* _TO DO_
Omit every picture and output the rest of the records exactly as they are.

* _SUPPLIED DATA_
Content starts

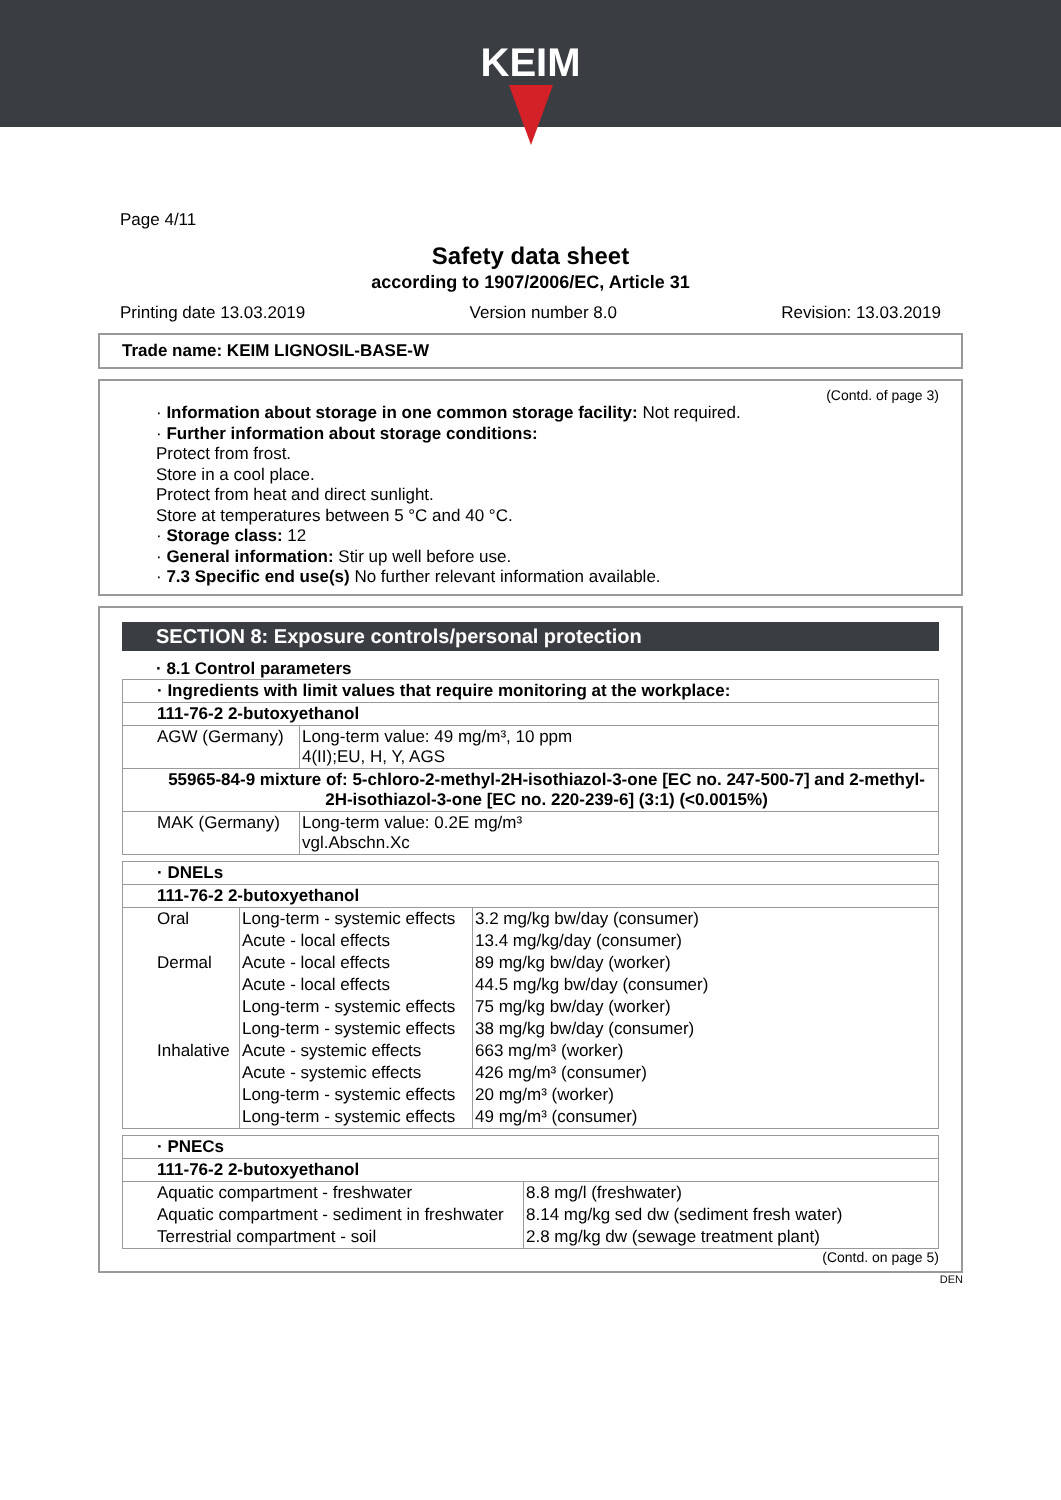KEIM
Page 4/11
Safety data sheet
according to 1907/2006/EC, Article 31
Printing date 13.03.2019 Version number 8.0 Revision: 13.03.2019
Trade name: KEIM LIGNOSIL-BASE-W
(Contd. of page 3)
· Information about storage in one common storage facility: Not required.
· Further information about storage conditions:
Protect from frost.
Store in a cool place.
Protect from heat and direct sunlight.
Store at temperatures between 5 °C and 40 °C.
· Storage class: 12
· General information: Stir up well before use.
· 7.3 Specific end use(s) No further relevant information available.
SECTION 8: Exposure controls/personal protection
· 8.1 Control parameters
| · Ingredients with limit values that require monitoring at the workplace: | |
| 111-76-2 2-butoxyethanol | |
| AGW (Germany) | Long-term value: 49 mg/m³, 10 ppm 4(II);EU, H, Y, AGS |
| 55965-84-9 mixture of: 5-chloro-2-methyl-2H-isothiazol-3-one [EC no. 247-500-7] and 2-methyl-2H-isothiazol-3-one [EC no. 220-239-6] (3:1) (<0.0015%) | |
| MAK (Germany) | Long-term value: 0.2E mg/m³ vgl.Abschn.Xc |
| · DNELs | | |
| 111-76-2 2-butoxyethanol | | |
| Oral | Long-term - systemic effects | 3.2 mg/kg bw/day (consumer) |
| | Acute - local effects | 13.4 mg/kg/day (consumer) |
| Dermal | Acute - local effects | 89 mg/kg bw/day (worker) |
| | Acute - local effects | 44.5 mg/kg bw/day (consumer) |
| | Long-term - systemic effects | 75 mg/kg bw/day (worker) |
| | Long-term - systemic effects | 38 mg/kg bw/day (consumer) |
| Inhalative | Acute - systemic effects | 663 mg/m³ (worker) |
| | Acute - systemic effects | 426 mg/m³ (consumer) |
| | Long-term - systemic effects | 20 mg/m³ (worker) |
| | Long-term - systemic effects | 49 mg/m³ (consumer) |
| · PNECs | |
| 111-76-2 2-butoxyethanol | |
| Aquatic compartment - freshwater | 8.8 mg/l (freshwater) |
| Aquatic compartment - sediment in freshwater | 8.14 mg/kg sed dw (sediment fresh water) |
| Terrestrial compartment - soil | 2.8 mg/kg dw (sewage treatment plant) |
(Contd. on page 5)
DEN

Content ends

* _ANSWER BELOW_
KEIM
Page 4/11
Safety data sheet
according to 1907/2006/EC, Article 31
Printing date 13.03.2019 Version number 8.0 Revision: 13.03.2019
Trade name: KEIM LIGNOSIL-BASE-W
(Contd. of page 3)
· Information about storage in one common storage facility: Not required.
· Further information about storage conditions:
Protect from frost.
Store in a cool place.
Protect from heat and direct sunlight.
Store at temperatures between 5 °C and 40 °C.
· Storage class: 12
· General information: Stir up well before use.
· 7.3 Specific end use(s) No further relevant information available.
SECTION 8: Exposure controls/personal protection
· 8.1 Control parameters
| · Ingredients with limit values that require monitoring at the workplace: | |
| 111-76-2 2-butoxyethanol | |
| AGW (Germany) | Long-term value: 49 mg/m³, 10 ppm 4(II);EU, H, Y, AGS |
| 55965-84-9 mixture of: 5-chloro-2-methyl-2H-isothiazol-3-one [EC no. 247-500-7] and 2-methyl-2H-isothiazol-3-one [EC no. 220-239-6] (3:1) (<0.0015%) | |
| MAK (Germany) | Long-term value: 0.2E mg/m³ vgl.Abschn.Xc |
| · DNELs | | |
| 111-76-2 2-butoxyethanol | | |
| Oral | Long-term - systemic effects | 3.2 mg/kg bw/day (consumer) |
| | Acute - local effects | 13.4 mg/kg/day (consumer) |
| Dermal | Acute - local effects | 89 mg/kg bw/day (worker) |
| | Acute - local effects | 44.5 mg/kg bw/day (consumer) |
| | Long-term - systemic effects | 75 mg/kg bw/day (worker) |
| | Long-term - systemic effects | 38 mg/kg bw/day (consumer) |
| Inhalative | Acute - systemic effects | 663 mg/m³ (worker) |
| | Acute - systemic effects | 426 mg/m³ (consumer) |
| | Long-term - systemic effects | 20 mg/m³ (worker) |
| | Long-term - systemic effects | 49 mg/m³ (consumer) |
| · PNECs | |
| 111-76-2 2-butoxyethanol | |
| Aquatic compartment - freshwater | 8.8 mg/l (freshwater) |
| Aquatic compartment - sediment in freshwater | 8.14 mg/kg sed dw (sediment fresh water) |
| Terrestrial compartment - soil | 2.8 mg/kg dw (sewage treatment plant) |
(Contd. on page 5)
DEN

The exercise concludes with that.